Every time I spend time learning, I wake up to how much I don’t know. Just like you’ll never know everything about birds by memorizing a bird ID guide, the same goes for nature connection. The retreat acts as a guided space where we can learn from each other, but there has to be space to learn from nature. It’s really in experiencing nature that we find the desire to keep connecting. I can read about trees all day, but when I see an oak leaf twirling in the sky I look up, and I feel that little bit of wonder that draws me back to the oak savannah the next day and the next day.
How can being in nature serve us as individuals and communities?
As a horticultural therapist, I spend a lot of time helping people connect to the health benefits of nature. Personally, I love spending time in High Park because it keeps me sane and it’s like having a free gym membership. It’s also largely for selfish reasons that I support street tree planting. Have you noticed how much better neighborhoods with mature trees look and feel, never mind the environmental benefits?

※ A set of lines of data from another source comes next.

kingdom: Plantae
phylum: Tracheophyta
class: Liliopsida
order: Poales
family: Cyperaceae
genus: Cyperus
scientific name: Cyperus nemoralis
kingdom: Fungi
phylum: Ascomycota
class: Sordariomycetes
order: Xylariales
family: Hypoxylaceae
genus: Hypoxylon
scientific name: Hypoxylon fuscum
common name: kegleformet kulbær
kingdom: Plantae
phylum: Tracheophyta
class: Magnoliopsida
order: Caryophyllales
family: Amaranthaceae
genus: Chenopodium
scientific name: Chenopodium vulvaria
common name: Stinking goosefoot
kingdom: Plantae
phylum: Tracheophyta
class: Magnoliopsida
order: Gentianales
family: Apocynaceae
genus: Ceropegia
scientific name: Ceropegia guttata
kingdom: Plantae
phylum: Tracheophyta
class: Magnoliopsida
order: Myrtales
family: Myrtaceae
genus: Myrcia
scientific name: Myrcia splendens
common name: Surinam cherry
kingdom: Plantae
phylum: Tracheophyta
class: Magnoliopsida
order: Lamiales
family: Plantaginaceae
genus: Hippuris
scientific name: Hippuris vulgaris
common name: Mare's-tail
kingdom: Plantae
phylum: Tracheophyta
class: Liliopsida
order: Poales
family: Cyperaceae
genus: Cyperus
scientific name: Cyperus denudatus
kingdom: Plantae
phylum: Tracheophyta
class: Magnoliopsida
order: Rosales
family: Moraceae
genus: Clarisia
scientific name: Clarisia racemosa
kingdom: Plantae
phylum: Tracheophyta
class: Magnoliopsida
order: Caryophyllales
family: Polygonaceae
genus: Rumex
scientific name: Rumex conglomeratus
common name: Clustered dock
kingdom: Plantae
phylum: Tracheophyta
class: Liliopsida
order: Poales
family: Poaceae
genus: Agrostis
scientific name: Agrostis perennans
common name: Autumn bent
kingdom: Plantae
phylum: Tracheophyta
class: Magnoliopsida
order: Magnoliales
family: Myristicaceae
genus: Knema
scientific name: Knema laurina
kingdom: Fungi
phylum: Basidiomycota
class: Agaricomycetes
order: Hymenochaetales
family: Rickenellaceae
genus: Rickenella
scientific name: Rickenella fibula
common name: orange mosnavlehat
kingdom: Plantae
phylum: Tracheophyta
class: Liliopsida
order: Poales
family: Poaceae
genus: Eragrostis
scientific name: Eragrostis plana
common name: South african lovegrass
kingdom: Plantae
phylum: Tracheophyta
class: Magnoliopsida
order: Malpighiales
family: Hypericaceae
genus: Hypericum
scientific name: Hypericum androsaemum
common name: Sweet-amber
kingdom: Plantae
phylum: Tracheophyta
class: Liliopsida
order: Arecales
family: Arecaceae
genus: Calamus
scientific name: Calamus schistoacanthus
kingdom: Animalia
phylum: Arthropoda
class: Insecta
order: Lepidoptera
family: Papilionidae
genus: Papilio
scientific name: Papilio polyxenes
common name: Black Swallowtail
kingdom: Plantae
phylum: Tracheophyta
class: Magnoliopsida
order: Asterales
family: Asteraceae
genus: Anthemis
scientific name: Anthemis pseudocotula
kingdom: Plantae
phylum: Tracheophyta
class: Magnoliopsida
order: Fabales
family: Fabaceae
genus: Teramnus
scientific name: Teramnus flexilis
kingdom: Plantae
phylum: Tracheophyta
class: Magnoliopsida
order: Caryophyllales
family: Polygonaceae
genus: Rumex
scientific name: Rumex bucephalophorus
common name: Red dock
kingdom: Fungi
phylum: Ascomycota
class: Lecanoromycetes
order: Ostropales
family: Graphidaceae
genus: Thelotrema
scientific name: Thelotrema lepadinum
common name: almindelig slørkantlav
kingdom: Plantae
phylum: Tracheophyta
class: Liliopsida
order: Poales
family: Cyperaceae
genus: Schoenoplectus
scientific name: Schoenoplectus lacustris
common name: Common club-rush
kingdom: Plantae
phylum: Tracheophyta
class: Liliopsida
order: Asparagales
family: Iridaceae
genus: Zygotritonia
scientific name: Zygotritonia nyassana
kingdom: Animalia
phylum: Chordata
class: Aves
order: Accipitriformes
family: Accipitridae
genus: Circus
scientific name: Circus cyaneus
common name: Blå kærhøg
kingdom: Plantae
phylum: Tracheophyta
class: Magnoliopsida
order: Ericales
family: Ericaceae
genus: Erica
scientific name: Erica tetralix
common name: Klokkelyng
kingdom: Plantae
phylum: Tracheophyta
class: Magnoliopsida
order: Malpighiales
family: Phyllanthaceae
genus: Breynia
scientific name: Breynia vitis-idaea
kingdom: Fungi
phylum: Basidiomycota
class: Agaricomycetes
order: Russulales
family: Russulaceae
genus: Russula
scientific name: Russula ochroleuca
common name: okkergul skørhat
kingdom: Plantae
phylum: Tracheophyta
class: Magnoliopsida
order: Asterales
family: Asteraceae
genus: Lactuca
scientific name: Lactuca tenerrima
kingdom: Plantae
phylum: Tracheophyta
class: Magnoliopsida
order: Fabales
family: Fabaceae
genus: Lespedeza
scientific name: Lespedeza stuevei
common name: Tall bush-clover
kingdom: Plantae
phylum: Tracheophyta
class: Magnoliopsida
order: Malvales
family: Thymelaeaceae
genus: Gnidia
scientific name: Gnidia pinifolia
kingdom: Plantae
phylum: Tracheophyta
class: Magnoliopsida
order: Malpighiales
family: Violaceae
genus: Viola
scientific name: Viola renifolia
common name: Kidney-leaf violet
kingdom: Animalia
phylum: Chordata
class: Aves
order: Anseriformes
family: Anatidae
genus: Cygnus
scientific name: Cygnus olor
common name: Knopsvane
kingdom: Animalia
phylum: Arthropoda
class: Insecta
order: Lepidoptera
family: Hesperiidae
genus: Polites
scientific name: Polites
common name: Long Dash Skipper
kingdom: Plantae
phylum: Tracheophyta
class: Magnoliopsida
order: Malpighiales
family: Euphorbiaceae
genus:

At the same time, I can’t say that I don’t worry about how my relationship with nature may be one-sided. Appreciating nature and being an environmentalist are not the same thing, but it is amazing how putting up a bird feeder for viewing entertainment has made me much more interested in learning about birds and, in turn, gardening with birds in mind. A similar interest was sparked when my parents got beehives in their backyard last summer, I started finding out about native bees, which are different from honeybees, and the importance of pollinator-friendly plants. I don’t think I’d be as passionate about protecting the black oak savannah if it hadn’t become my favourite place in the city to feel relaxed, and I wouldn’t have known how it made me feel without years of spending time there.
Though it may feel like small steps, I get the strong sense that a desire to connect with nature, for whatever reason, is necessary to develop a deeper desire to protect the environment. I also find that even if you like solitude in nature, it’s important to take the time meet up with like-minded individuals to share your joy and also the ecological grief that appears when you learn to love something that’s being destroyed. We can support each other and build stronger networks for environmental action, and our local parks are the perfect meeting place to enjoy spending time in nature together.
More about Emma:
Emma is the founder of Blooming Caravan, a High Park business that offers in-home creative companionship visits for seniors. Her philosophy of care weaves together caring for both the land and people. Emma has worked at several innovative organizations, including the High Park Children’s Garden, Greenest City, and Ecosource. She enjoys using her design skills to engage people of diverse backgrounds in environmental and social justice issues. She is also a passionate educator who loves sharing her knowledge through presentations on a variety of subjects, including gardening for mental health, making local food accessible, community mapping, and intergenerational storytelling. Emma is the horticultural therapist at Peel Manor Long Term Care Centre, a Toronto Master Gardener, and a volunteer at the High Park Nature Centre.